I may be undertaking a project to overhaul a small datacenter using VI3. I talked to a friend that runs a fairly large datacenter. He said there is a tool to run on the physical servers that I am thinking of vitualizing. The tool would collect a bunch of performance data and make a recommendation about whether or not that server is a good candidate for virtualization. Does this ring a bell with anyone?
Hi,
You have plenty of options;
Perform yourself with a products such as Platespin Power Recon, MOM, Zenoss (open source) or even perfmon
OR
If you are planning a big migration use VMware capacity planning services from either Vmware or a special partner, this is a good rubber stamp for ensuring you have a third party audit.
Thanks
Dan
Daniel is correct that CapacityPlanner is a tool used by VMware and some partners to perform virtualization assessments. I work for one of these partners and have used the tool quite a bit: http://www.vmware.com/pdf/virtualization_assessment.pdf
If you are interested in doing it yourself, there are other tools like the one from CiRBA: http://www.cirba.com/ -- they claim to be better than VMware's CP, but I haven't had any experience with them.
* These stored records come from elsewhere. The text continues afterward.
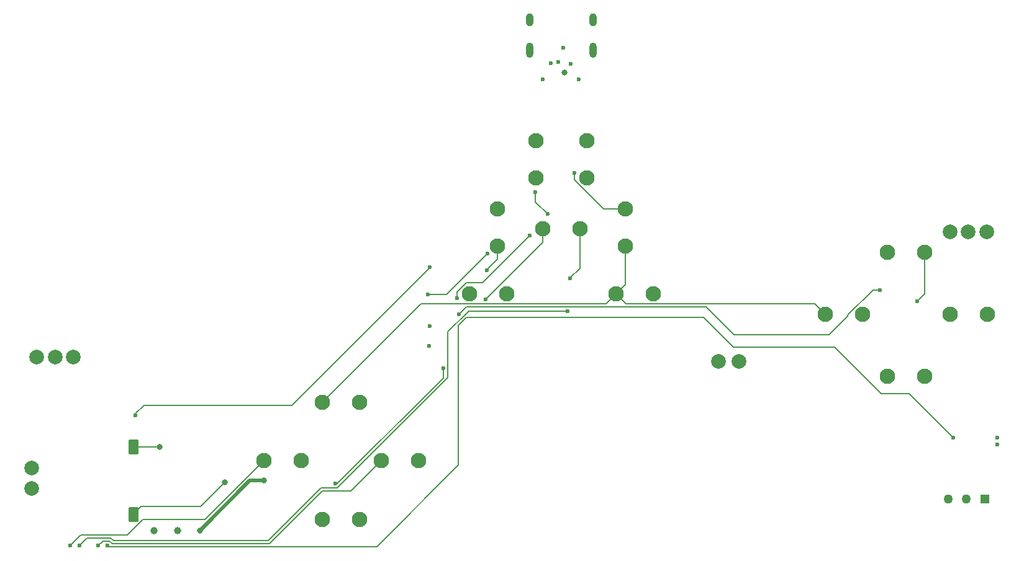
<source format=gbr>
%TF.GenerationSoftware,KiCad,Pcbnew,9.0.2*%
%TF.CreationDate,2025-07-08T14:50:53+02:00*%
%TF.ProjectId,FMControllerSeed,464d436f-6e74-4726-9f6c-6c6572536565,rev?*%
%TF.SameCoordinates,Original*%
%TF.FileFunction,Copper,L4,Bot*%
%TF.FilePolarity,Positive*%
%FSLAX46Y46*%
G04 Gerber Fmt 4.6, Leading zero omitted, Abs format (unit mm)*
G04 Created by KiCad (PCBNEW 9.0.2) date 2025-07-08 14:50:53*
%MOMM*%
%LPD*%
G01*
G04 APERTURE LIST*
G04 Aperture macros list*
%AMRoundRect*
0 Rectangle with rounded corners*
0 $1 Rounding radius*
0 $2 $3 $4 $5 $6 $7 $8 $9 X,Y pos of 4 corners*
0 Add a 4 corners polygon primitive as box body*
4,1,4,$2,$3,$4,$5,$6,$7,$8,$9,$2,$3,0*
0 Add four circle primitives for the rounded corners*
1,1,$1+$1,$2,$3*
1,1,$1+$1,$4,$5*
1,1,$1+$1,$6,$7*
1,1,$1+$1,$8,$9*
0 Add four rect primitives between the rounded corners*
20,1,$1+$1,$2,$3,$4,$5,0*
20,1,$1+$1,$4,$5,$6,$7,0*
20,1,$1+$1,$6,$7,$8,$9,0*
20,1,$1+$1,$8,$9,$2,$3,0*%
G04 Aperture macros list end*
%TA.AperFunction,ComponentPad*%
%ADD10C,2.100000*%
%TD*%
%TA.AperFunction,ComponentPad*%
%ADD11R,1.270000X1.270000*%
%TD*%
%TA.AperFunction,ComponentPad*%
%ADD12C,1.270000*%
%TD*%
%TA.AperFunction,ComponentPad*%
%ADD13C,2.000000*%
%TD*%
%TA.AperFunction,HeatsinkPad*%
%ADD14O,1.000000X2.100000*%
%TD*%
%TA.AperFunction,HeatsinkPad*%
%ADD15O,1.000000X1.800000*%
%TD*%
%TA.AperFunction,SMDPad,CuDef*%
%ADD16RoundRect,0.218750X0.481250X0.781250X-0.481250X0.781250X-0.481250X-0.781250X0.481250X-0.781250X0*%
%TD*%
%TA.AperFunction,ViaPad*%
%ADD17C,0.600000*%
%TD*%
%TA.AperFunction,ViaPad*%
%ADD18C,1.000000*%
%TD*%
%TA.AperFunction,ViaPad*%
%ADD19C,0.800000*%
%TD*%
%TA.AperFunction,Conductor*%
%ADD20C,0.200000*%
%TD*%
%TA.AperFunction,Conductor*%
%ADD21C,0.500000*%
%TD*%
G04 APERTURE END LIST*
D10*
%TO.P,StickL2,1,1*%
%TO.N,Column 1*%
X144568248Y-74540000D03*
%TO.P,StickL2,2,2*%
%TO.N,Net-(D1-Pad1)*%
X144568248Y-69460000D03*
%TD*%
%TO.P,BumperL1,1,1*%
%TO.N,Column 0*%
X139292937Y-83872751D03*
%TO.P,BumperL1,2,2*%
%TO.N,Net-(BumperL1-Pad2)*%
X139292937Y-78792751D03*
%TD*%
D11*
%TO.P,SW17,1,1*%
%TO.N,unconnected-(SW17-Pad1)*%
X205760000Y-118380000D03*
D12*
%TO.P,SW17,2,2*%
%TO.N,+BAT*%
X203260000Y-118380000D03*
%TO.P,SW17,3,3*%
%TO.N,Net-(U2-BAT+)*%
X200760000Y-118380000D03*
%TD*%
D13*
%TO.P,U3,1,BAT-*%
%TO.N,-BATT*%
X75830000Y-116980000D03*
%TO.P,U3,2,BAT+*%
%TO.N,+BAT*%
X75830000Y-114180000D03*
%TD*%
%TO.P,U2,1,BAT-*%
%TO.N,-BATT*%
X169480000Y-99630000D03*
%TO.P,U2,2,BAT+*%
%TO.N,Net-(U2-BAT+)*%
X172280000Y-99630000D03*
%TD*%
D10*
%TO.P,BumperR1,1,1*%
%TO.N,Column 2*%
X156775311Y-83872751D03*
%TO.P,BumperR1,2,2*%
%TO.N,Net-(BumperR1-Pad2)*%
X156775311Y-78792751D03*
%TD*%
%TO.P,B1,1,1*%
%TO.N,Column 1*%
X201012488Y-93182858D03*
%TO.P,B1,2,2*%
%TO.N,Net-(B1-Pad2)*%
X206092488Y-93182858D03*
%TD*%
%TO.P,Home1,1,1*%
%TO.N,Column 1*%
X145494224Y-81486626D03*
%TO.P,Home1,2,2*%
%TO.N,Net-(D3-Pad2)*%
X150574224Y-81486626D03*
%TD*%
%TO.P,StickR2,1,1*%
%TO.N,Column 3*%
X151500000Y-74540000D03*
%TO.P,StickR2,2,2*%
%TO.N,Net-(D2-Pad2)*%
X151500000Y-69460000D03*
%TD*%
%TO.P,Start1,1,1*%
%TO.N,Column 2*%
X155493736Y-90382830D03*
%TO.P,Start1,2,2*%
%TO.N,Net-(D4-Pad2)*%
X160573736Y-90382830D03*
%TD*%
%TO.P,LEFT1,1,1*%
%TO.N,Column 3*%
X107459565Y-113182532D03*
%TO.P,LEFT1,2,2*%
%TO.N,Net-(D8-Pad2)*%
X112539565Y-113182532D03*
%TD*%
%TO.P,A1,1,1*%
%TO.N,Column 0*%
X192527472Y-101667529D03*
%TO.P,A1,2,2*%
%TO.N,Net-(A1-Pad2)*%
X197607472Y-101667529D03*
%TD*%
%TO.P,RIGHT1,1,1*%
%TO.N,Column 1*%
X123459348Y-113182532D03*
%TO.P,RIGHT1,2,2*%
%TO.N,Net-(D7-Pad2)*%
X128539348Y-113182532D03*
%TD*%
%TO.P,Y1,1,1*%
%TO.N,Column 3*%
X192527797Y-84697516D03*
%TO.P,Y1,2,2*%
%TO.N,Net-(D6-Pad1)*%
X197607797Y-84697516D03*
%TD*%
D14*
%TO.P,J1,S1,SHIELD*%
%TO.N,GND*%
X152353509Y-57113509D03*
D15*
X152353509Y-52933509D03*
D14*
X143713509Y-57113509D03*
D15*
X143713509Y-52933509D03*
%TD*%
D10*
%TO.P,DOWN1,1,1*%
%TO.N,Column 0*%
X115459348Y-121182532D03*
%TO.P,DOWN1,2,2*%
%TO.N,Net-(D7-Pad1)*%
X120539348Y-121182532D03*
%TD*%
%TO.P,Select1,1,1*%
%TO.N,Column 0*%
X135494224Y-90382341D03*
%TO.P,Select1,2,2*%
%TO.N,Net-(D3-Pad1)*%
X140574224Y-90382341D03*
%TD*%
%TO.P,UP1,1,1*%
%TO.N,Column 2*%
X115459022Y-105182858D03*
%TO.P,UP1,2,2*%
%TO.N,Net-(D8-Pad1)*%
X120539022Y-105182858D03*
%TD*%
%TO.P,X1,1,1*%
%TO.N,Column 2*%
X184041823Y-93182858D03*
%TO.P,X1,2,2*%
%TO.N,Net-(D6-Pad2)*%
X189121823Y-93182858D03*
%TD*%
D13*
%TO.P,TriggerL1,1,VDD*%
%TO.N,+3.3V*%
X81500000Y-99000000D03*
%TO.P,TriggerL1,2,GND*%
%TO.N,GND*%
X79000000Y-99000000D03*
%TO.P,TriggerL1,3,OUT*%
%TO.N,Net-(TriggerL1-OUT)*%
X76500000Y-99000000D03*
%TD*%
D16*
%TO.P,J2,B5*%
%TO.N,D+*%
X89668129Y-120500000D03*
%TD*%
%TO.P,J2,B5,CC2*%
%TO.N,D-*%
X89668129Y-111270000D03*
%TD*%
D13*
%TO.P,TriggerR1,1,VDD*%
%TO.N,+3.3V*%
X206017934Y-81930715D03*
%TO.P,TriggerR1,2,GND*%
%TO.N,GND*%
X203517934Y-81930715D03*
%TO.P,TriggerR1,3,OUT*%
%TO.N,Net-(TriggerR1-OUT)*%
X201017934Y-81930715D03*
%TD*%
D17*
%TO.N,GND*%
X130000000Y-97500000D03*
X207500000Y-111000000D03*
D18*
X95680000Y-122700000D03*
D17*
%TO.N,Column 0*%
X131935735Y-100525735D03*
X117205735Y-116315735D03*
X137920000Y-87192000D03*
%TO.N,Column 1*%
X137700000Y-91133341D03*
X84920000Y-124750000D03*
X146160000Y-79500000D03*
X144520000Y-76470000D03*
%TO.N,+3.3V*%
X207500000Y-110000000D03*
D18*
X92480000Y-122700000D03*
D17*
X130065847Y-94750000D03*
%TO.N,Row 0*%
X137980000Y-84840000D03*
X129810000Y-90440000D03*
%TO.N,Row 1*%
X90000000Y-106970000D03*
X130115235Y-86746235D03*
%TO.N,Row 2*%
X82380000Y-124750000D03*
X148880000Y-92734341D03*
D19*
%TO.N,D-*%
X93240000Y-111270000D03*
D17*
X147630000Y-58696564D03*
D19*
%TO.N,VBUS*%
X148460000Y-60160000D03*
X107451340Y-115908660D03*
X98790000Y-122700000D03*
D17*
%TO.N,Net-(J1-CC1)*%
X149283509Y-59005830D03*
X150440000Y-61050000D03*
%TO.N,D+*%
X148283509Y-56799157D03*
D19*
X102187100Y-116090000D03*
D17*
%TO.N,Net-(J1-CC2)*%
X146565331Y-58924669D03*
X145480000Y-61050000D03*
%TO.N,Column 3*%
X133830000Y-90980000D03*
X81110000Y-124750000D03*
X143690000Y-82460000D03*
%TO.N,Net-(StickR1-Y)*%
X86190000Y-124750000D03*
X201440000Y-110060000D03*
%TO.N,Net-(TriggerR1-OUT)*%
X134096095Y-93196099D03*
X191500000Y-89840000D03*
%TO.N,Net-(BumperR1-Pad2)*%
X149830000Y-73910000D03*
%TO.N,Net-(D3-Pad2)*%
X149230000Y-88260000D03*
%TO.N,Net-(D6-Pad1)*%
X196557500Y-91417500D03*
%TD*%
D20*
%TO.N,Column 0*%
X131940000Y-101862900D02*
X117487165Y-116315735D01*
X131935735Y-100525735D02*
X131940000Y-100530000D01*
X117487165Y-116315735D02*
X117205735Y-116315735D01*
X137920000Y-87192000D02*
X137920000Y-87050000D01*
X137920000Y-87050000D02*
X139292937Y-85677063D01*
X131940000Y-100530000D02*
X131940000Y-101862900D01*
X139292937Y-85677063D02*
X139292937Y-83872751D01*
%TO.N,Column 1*%
X145494224Y-83339117D02*
X145494224Y-81486626D01*
X123459348Y-113182532D02*
X119321880Y-117320000D01*
X137700000Y-91133341D02*
X145494224Y-83339117D01*
X85521000Y-124149000D02*
X84920000Y-124750000D01*
X144520000Y-77860000D02*
X146160000Y-79500000D01*
X86798943Y-124509000D02*
X86438943Y-124149000D01*
X144520000Y-76470000D02*
X144520000Y-77860000D01*
X115407100Y-117320000D02*
X108218100Y-124509000D01*
X108218100Y-124509000D02*
X86798943Y-124509000D01*
X119321880Y-117320000D02*
X115407100Y-117320000D01*
X86438943Y-124149000D02*
X85521000Y-124149000D01*
%TO.N,Column 2*%
X156775311Y-83872751D02*
X156775311Y-89101255D01*
X156844736Y-91733830D02*
X155493736Y-90382830D01*
X155493736Y-90382830D02*
X154143225Y-91733341D01*
X182592795Y-91733830D02*
X156844736Y-91733830D01*
X154143225Y-91733341D02*
X128908539Y-91733341D01*
X184041823Y-93182858D02*
X182592795Y-91733830D01*
X156775311Y-89101255D02*
X155493736Y-90382830D01*
X128908539Y-91733341D02*
X115459022Y-105182858D01*
%TO.N,Row 0*%
X137980000Y-84840000D02*
X132380000Y-90440000D01*
X132380000Y-90440000D02*
X129810000Y-90440000D01*
%TO.N,Row 1*%
X90000000Y-106970000D02*
X90000000Y-106710000D01*
X90000000Y-106710000D02*
X91110000Y-105600000D01*
X130115235Y-86818911D02*
X130115235Y-86746235D01*
X91110000Y-105600000D02*
X111334146Y-105600000D01*
X111334146Y-105600000D02*
X130115235Y-86818911D01*
%TO.N,Row 2*%
X115241000Y-116919000D02*
X108052000Y-124108000D01*
X117451000Y-116919000D02*
X115241000Y-116919000D01*
X132570000Y-101800000D02*
X117451000Y-116919000D01*
X148880000Y-92734341D02*
X135407796Y-92734341D01*
X86605043Y-123748000D02*
X83382000Y-123748000D01*
X108052000Y-124108000D02*
X86965043Y-124108000D01*
X83382000Y-123748000D02*
X82380000Y-124750000D01*
X86965043Y-124108000D02*
X86605043Y-123748000D01*
X132570000Y-95572137D02*
X132570000Y-101800000D01*
X135407796Y-92734341D02*
X132570000Y-95572137D01*
%TO.N,D-*%
X93240000Y-111270000D02*
X89668129Y-111270000D01*
D21*
%TO.N,VBUS*%
X105581340Y-115908660D02*
X98790000Y-122700000D01*
X107451340Y-115908660D02*
X105581340Y-115908660D01*
D20*
%TO.N,D+*%
X90748129Y-119420000D02*
X89668129Y-120500000D01*
X102187100Y-116090000D02*
X98857100Y-119420000D01*
X98857100Y-119420000D02*
X90748129Y-119420000D01*
%TO.N,Column 3*%
X107459565Y-113182532D02*
X99472097Y-121170000D01*
X99472097Y-121170000D02*
X91001729Y-121170000D01*
X137260000Y-88890000D02*
X143690000Y-82460000D01*
X135075962Y-88890000D02*
X137260000Y-88890000D01*
X91001729Y-121170000D02*
X88824729Y-123347000D01*
X88824729Y-123347000D02*
X82513000Y-123347000D01*
X133830000Y-90135962D02*
X135075962Y-88890000D01*
X82513000Y-123347000D02*
X81110000Y-124750000D01*
X133830000Y-90980000D02*
X133830000Y-90135962D01*
%TO.N,Net-(StickR1-Y)*%
X185261341Y-97649000D02*
X171474875Y-97649000D01*
X134020000Y-113770000D02*
X122880000Y-124910000D01*
X134020000Y-94689237D02*
X134020000Y-113770000D01*
X201440000Y-110060000D02*
X195430771Y-104050771D01*
X86350000Y-124910000D02*
X86190000Y-124750000D01*
X135079237Y-93630000D02*
X134020000Y-94689237D01*
X171474875Y-97649000D02*
X167455875Y-93630000D01*
X122880000Y-124910000D02*
X86350000Y-124910000D01*
X191663112Y-104050771D02*
X185261341Y-97649000D01*
X167455875Y-93630000D02*
X135079237Y-93630000D01*
X195430771Y-104050771D02*
X191663112Y-104050771D01*
%TO.N,Net-(TriggerR1-OUT)*%
X135105659Y-92134341D02*
X156848487Y-92134341D01*
X184508330Y-95980000D02*
X187093966Y-93394364D01*
X171580000Y-95980000D02*
X184508330Y-95980000D01*
X187093966Y-93300112D02*
X190554078Y-89840000D01*
X134096095Y-93196099D02*
X134096095Y-93143905D01*
X190554078Y-89840000D02*
X191500000Y-89840000D01*
X134096095Y-93143905D02*
X135105659Y-92134341D01*
X167734830Y-92134830D02*
X171580000Y-95980000D01*
X156848976Y-92134830D02*
X167734830Y-92134830D01*
X156848487Y-92134341D02*
X156848976Y-92134830D01*
X187093966Y-93394364D02*
X187093966Y-93300112D01*
%TO.N,Net-(BumperR1-Pad2)*%
X149830000Y-73910000D02*
X149830000Y-74780603D01*
X149830000Y-74780603D02*
X153842148Y-78792751D01*
X153842148Y-78792751D02*
X156775311Y-78792751D01*
%TO.N,Net-(D3-Pad2)*%
X150574224Y-86875776D02*
X150574224Y-81486626D01*
X149230000Y-88260000D02*
X149230000Y-88220000D01*
X149230000Y-88220000D02*
X150574224Y-86875776D01*
%TO.N,Net-(D6-Pad1)*%
X197607797Y-90367203D02*
X197607797Y-84697516D01*
X196557500Y-91417500D02*
X197607797Y-90367203D01*
%TD*%
M02*

</source>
Ultimately, the data should be used more for general planning purposes than strict, "do exactly what the tool says," doctrine.
Is Capacity Planner a hosted service only? Or is is software you can run from your own server?
As for CapacityPlanner, it is hosted only. The collector software runs on a local machine, but it sends the data to VMware's data warehouse for aggregation, analysis, and comparison with other systems. There is quite a bit of analysis that can be performed, but it often amounts to information overload.
I believe the CiRBA tool handles everything locally.